▶ [TRECHO DO DOCUMENTO]:
Clique aqui para voltar à página inicialhttp://www.novomilenio.inf.br/cubatao/ch016c.htm
Última modificação em (mês/dia/ano/horário): 12/30/10 11:34:28
Clique aqui para voltar à página inicial de Cubatão

HISTÓRIAS E LENDAS DE CUBATÃO
A casa do principal escritor (3)

Leva para a página anterior

Considerado o maior escritor nascido em Cubatão, Afonso Schmidt descreveu em suas obras a casa em que morou, no tempo em que a então futura cidade era apenas um bairro suburbano de Santos. Ela não mais existe, da mesma forma como vão desaparecendo outros antigos chalés na cidade e na região, como relata o jornal santista A Tribuna em matéria publicada em 31 de outubro de 2010, página A-13:

Na Rua Armando de Sales Oliveira fica um dos mais belos e bem conservados chalés de Cubatão, que abriga um restaurante, o Cantinho do Sabor
Foto: Raimundo Rosa, publicada com a matéria

A história que nasceu num chalé

Local da casa do escritor Afonso Schmidt, no bairro da Água Fria, em Cubatão, pode abrigar um Jardim Botânico

Manuel Alves Fernandes e Thiago Macedo

Da Redação

Afonso Schmidt, uma das glórias de Cubatão, nasceu em um chalé, no bairro Água Fria. No local, o governo do Estado quer implantar um Jardim Botânico. A casa do escritor, às margens do Rio Cubatão, foi demolida na década de 1970, apesar dos protestos do ex-vereador Romeu Magalhães.

Ele descreveu em suas obras a casa em que morou, no tempo em que a então futura cidade era apenas um bairro suburbano de Santos. Quando tinha 14 anos, saiu desse chalé e seguiu por aí viajando, até parar na Europa, onde viveu mais de um ano na maior das misérias. Em fins de 1908, ele retornou à sua cidade. Desceu no Porto de Santos e tomou o trem para Cubatão.

Da estação até o sítio onde seus pais moravam, ele andou pelos caminhos dos trilhos do trenzinho que levava a Itutinga. Para lá da ponte preta sobre o Rio Cubatão, ele avistou a sua casa, onde a mãe se assustou ao vê-lo. O nome do menino se transformou, 70 anos depois, no maior orgulho de Cubatão.

No livro A Primeira Viagem, Schmidt conta toda a aventura. Moradores antigos da Cidade se deleitam ao ver a descrição de um caminho que muitos fizeram há menos de 30 anos, quando ainda existia o trenzinho que os levava da estação da atual Santos-Jundiaí até a adutora dos Pilões, em Itutinga.

▶ [O QUE FAZER]:
1. Conte as linhas da listagem abaixo que contêm a palavra "kern" e informe somente o número.
2. Prossiga a matéria acima sobre a casa do escritor Afonso Schmidt em Cubatão, começando logo após a última frase apresentada.

▶ [MATERIAL DE TRABALHO]:
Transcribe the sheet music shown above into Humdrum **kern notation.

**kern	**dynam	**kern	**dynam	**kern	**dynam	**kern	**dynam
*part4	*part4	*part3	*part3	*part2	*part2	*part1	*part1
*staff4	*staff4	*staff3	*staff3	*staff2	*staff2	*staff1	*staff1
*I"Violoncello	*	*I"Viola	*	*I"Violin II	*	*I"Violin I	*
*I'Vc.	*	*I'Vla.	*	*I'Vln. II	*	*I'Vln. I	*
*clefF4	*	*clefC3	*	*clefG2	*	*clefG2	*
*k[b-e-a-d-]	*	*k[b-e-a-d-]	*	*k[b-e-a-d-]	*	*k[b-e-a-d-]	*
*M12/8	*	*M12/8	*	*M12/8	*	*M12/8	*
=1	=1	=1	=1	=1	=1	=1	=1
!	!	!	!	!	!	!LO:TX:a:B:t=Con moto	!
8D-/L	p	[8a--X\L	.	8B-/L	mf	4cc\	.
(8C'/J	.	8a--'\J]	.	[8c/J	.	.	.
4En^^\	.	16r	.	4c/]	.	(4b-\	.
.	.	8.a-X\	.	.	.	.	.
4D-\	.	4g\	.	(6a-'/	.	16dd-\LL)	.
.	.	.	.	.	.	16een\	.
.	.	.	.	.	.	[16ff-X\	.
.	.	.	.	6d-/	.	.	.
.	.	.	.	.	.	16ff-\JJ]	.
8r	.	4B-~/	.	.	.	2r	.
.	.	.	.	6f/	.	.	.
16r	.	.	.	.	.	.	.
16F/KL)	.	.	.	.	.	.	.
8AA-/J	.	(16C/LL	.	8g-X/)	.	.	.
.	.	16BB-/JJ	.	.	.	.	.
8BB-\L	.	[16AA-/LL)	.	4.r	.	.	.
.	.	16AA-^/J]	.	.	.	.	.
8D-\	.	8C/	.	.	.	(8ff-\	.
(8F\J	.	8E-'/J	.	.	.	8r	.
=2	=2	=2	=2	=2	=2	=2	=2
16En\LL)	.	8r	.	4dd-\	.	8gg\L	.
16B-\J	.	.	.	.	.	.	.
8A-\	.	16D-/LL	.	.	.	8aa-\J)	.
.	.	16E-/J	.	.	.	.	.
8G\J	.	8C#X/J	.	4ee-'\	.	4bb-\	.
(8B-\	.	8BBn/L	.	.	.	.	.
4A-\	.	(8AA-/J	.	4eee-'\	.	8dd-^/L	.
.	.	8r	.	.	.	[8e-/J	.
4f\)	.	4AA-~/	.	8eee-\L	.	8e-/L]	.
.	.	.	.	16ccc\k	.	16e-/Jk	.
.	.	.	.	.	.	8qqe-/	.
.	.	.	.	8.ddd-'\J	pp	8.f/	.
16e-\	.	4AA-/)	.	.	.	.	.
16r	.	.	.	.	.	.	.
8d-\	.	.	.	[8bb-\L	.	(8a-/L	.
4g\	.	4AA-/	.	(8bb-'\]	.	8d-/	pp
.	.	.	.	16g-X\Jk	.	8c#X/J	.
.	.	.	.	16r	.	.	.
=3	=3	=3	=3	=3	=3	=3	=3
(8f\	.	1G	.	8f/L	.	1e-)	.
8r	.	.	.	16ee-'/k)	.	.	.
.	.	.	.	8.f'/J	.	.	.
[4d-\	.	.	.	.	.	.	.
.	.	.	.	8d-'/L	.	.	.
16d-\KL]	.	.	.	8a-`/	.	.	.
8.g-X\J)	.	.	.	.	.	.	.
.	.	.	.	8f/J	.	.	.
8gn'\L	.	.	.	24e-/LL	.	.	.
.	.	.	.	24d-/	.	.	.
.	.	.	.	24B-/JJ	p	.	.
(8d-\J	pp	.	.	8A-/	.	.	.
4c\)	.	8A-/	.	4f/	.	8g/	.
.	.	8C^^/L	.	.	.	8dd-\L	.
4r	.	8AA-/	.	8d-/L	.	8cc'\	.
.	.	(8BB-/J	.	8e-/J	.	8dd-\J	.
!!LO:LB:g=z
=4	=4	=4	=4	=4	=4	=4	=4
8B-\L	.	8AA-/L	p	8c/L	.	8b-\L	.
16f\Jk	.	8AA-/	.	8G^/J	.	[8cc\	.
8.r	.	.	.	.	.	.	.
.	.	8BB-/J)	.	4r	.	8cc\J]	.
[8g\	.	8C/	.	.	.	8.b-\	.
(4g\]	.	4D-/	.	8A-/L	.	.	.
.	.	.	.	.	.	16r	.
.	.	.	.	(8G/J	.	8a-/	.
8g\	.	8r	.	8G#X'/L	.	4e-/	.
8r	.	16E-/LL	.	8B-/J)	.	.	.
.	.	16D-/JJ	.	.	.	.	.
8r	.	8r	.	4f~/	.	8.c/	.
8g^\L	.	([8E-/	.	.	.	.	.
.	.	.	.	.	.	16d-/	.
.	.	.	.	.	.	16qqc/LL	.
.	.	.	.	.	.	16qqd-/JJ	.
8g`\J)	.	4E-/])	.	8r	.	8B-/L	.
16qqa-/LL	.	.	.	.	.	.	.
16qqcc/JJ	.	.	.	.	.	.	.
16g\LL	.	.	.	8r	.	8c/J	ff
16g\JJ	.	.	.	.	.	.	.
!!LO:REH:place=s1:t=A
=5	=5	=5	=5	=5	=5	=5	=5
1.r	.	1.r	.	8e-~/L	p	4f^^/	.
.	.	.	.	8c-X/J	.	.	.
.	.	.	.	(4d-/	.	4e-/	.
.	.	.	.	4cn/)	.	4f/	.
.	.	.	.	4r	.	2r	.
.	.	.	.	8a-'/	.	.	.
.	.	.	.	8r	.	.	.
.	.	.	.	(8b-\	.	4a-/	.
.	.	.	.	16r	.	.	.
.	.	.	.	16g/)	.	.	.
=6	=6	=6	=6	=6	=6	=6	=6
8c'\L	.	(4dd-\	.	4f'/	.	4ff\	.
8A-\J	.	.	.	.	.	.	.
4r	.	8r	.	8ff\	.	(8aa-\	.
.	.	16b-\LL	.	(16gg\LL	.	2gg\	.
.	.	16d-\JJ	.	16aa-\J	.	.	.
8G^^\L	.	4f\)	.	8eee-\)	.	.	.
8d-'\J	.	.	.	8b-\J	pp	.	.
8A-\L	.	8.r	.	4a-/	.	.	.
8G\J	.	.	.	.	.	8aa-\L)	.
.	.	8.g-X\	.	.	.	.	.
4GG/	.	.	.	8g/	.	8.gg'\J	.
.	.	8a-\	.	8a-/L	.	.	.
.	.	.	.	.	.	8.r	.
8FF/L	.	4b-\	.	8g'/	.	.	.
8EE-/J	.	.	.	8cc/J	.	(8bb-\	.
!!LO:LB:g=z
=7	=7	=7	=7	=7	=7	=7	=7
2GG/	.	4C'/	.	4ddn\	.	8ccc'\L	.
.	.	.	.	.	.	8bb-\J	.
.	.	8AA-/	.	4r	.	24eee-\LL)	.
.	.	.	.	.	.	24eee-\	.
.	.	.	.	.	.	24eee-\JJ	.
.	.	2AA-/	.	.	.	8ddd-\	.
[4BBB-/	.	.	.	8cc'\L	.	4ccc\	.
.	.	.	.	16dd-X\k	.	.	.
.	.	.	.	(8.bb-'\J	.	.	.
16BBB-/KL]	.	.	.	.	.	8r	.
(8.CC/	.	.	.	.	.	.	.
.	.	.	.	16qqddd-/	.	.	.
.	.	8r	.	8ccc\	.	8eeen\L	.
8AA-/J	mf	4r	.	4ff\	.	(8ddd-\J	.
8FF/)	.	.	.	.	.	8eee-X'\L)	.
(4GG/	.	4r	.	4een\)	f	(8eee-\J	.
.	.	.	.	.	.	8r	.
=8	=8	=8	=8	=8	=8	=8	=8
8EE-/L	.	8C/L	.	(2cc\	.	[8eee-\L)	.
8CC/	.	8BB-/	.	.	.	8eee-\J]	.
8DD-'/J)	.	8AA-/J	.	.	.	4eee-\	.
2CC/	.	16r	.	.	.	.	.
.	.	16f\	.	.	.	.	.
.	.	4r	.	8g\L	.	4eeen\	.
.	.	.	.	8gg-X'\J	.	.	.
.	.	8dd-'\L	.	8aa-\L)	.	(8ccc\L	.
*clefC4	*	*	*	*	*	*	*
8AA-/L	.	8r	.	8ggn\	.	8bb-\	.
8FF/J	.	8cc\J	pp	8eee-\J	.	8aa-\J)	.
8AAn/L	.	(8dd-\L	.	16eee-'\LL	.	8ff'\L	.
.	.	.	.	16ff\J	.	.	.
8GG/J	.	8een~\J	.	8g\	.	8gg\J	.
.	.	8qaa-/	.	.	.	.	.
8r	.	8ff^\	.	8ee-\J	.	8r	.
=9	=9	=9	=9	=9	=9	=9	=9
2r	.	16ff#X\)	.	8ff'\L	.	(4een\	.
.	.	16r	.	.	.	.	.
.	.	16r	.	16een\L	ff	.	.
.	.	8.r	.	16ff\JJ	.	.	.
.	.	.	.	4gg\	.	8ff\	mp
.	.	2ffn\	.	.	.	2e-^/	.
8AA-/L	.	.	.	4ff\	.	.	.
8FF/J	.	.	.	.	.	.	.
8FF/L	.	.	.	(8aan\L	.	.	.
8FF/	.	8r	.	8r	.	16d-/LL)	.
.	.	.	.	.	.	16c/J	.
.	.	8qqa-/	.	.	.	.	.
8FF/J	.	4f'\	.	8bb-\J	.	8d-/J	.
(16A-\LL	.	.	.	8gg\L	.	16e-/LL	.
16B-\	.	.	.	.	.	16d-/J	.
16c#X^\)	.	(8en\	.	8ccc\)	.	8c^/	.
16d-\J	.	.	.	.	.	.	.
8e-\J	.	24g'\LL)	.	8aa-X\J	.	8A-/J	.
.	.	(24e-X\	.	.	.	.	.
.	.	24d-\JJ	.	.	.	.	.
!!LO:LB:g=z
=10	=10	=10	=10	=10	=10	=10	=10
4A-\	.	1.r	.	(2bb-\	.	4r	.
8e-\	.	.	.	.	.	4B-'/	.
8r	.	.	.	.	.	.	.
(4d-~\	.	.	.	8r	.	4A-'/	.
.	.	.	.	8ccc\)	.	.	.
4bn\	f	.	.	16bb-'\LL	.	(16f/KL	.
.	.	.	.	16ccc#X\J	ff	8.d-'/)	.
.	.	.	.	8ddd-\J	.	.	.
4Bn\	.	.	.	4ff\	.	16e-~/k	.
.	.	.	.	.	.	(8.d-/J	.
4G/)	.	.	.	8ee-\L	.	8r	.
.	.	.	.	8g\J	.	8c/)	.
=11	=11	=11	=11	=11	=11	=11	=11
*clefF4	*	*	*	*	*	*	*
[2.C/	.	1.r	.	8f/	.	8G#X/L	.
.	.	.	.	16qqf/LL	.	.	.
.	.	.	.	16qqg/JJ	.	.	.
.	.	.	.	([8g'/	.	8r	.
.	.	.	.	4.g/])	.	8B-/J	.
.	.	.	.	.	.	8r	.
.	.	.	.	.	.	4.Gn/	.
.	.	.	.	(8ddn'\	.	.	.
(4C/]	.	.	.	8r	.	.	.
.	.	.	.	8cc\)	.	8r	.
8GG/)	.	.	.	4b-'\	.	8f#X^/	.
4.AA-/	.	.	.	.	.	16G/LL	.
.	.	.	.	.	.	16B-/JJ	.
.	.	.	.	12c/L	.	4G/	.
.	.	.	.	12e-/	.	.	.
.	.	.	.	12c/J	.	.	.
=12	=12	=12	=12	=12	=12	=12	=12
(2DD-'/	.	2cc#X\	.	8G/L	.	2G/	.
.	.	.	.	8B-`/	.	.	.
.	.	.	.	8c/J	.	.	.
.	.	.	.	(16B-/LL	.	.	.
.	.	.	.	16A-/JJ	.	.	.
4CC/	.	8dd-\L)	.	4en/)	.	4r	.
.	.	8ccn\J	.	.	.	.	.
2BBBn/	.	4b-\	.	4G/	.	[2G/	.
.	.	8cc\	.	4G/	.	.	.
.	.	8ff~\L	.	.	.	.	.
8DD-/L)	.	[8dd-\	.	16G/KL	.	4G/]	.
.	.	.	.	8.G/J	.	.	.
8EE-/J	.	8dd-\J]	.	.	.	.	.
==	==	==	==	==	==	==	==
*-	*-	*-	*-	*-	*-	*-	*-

▶ [RESULTADOS NA SEQUÊNCIA]:
1. 2

2.
Caixotes de bacalhau - Essa era a Cubatão original, dos chalés de tábuas de ipê, madeira brasileira, resistente à ação do tempo e aos cupins. Mas, havia alguns de pinho de riga. Os segredos da construção vieram dos Açores e da Ilha da Madeira, que os portugueses trouxeram de lá e os filhos aprenderam com os avós. Filho de um português de Palhaça, região de Aveiro em Portugal, Armando Campinas Reis (ex-presidente da Câmara e ex-vice-prefeito de Cubatão) nasceu em um chalé na Vila Nova, onde hoje está o Supermercado Krill, em 31 de agosto de 1940. Três anos depois, seu pai construiu um conjunto de chalés nas proximidades da atual Rua São Paulo.

"Muita gente começou a vida construindo chalés mais rústicos, utilizando madeira de caixotes de bacalhau que os portugueses pescavam na Noruega. Era madeira de pinho de riga, bem rija e que durava anos. Não se assemelhavam a favelas porque os donos tinham títulos de propriedade e organizavam arruamentos.

"Eram poucas casas, com grandes áreas de lazer e muitos bananais", conta. Com o tempo, surgiram os primeiros chalés mistos: as cozinhas e os banheiros eram de alvenaria. "Na década de 1970, vi os primeiros banheiros com azulejos, coisa que cubatenses só assistiam em filmes", revela.

Os chalés mais conhecidos foram de Miquelina Domingues, a matriarca (hoje nome de praça na cidade), que tinha uma pensão na Avenida Nove de Abril onde hoje fica o supermercado Barateiro (antigo Peralta). Miquelina importou os primeiros aveirenses. "Ela foi uma das mais dignas de Cubatão. Abrigava os portugueses que vinham de Aveiro para trabalhar na sua pensão, até que pudessem ter vida própria. A cidade deve muito a essa mulher que tive o prazer de conhecer". Miquelina foi também uma das primeiras a construir casas de alvenaria na Cidade.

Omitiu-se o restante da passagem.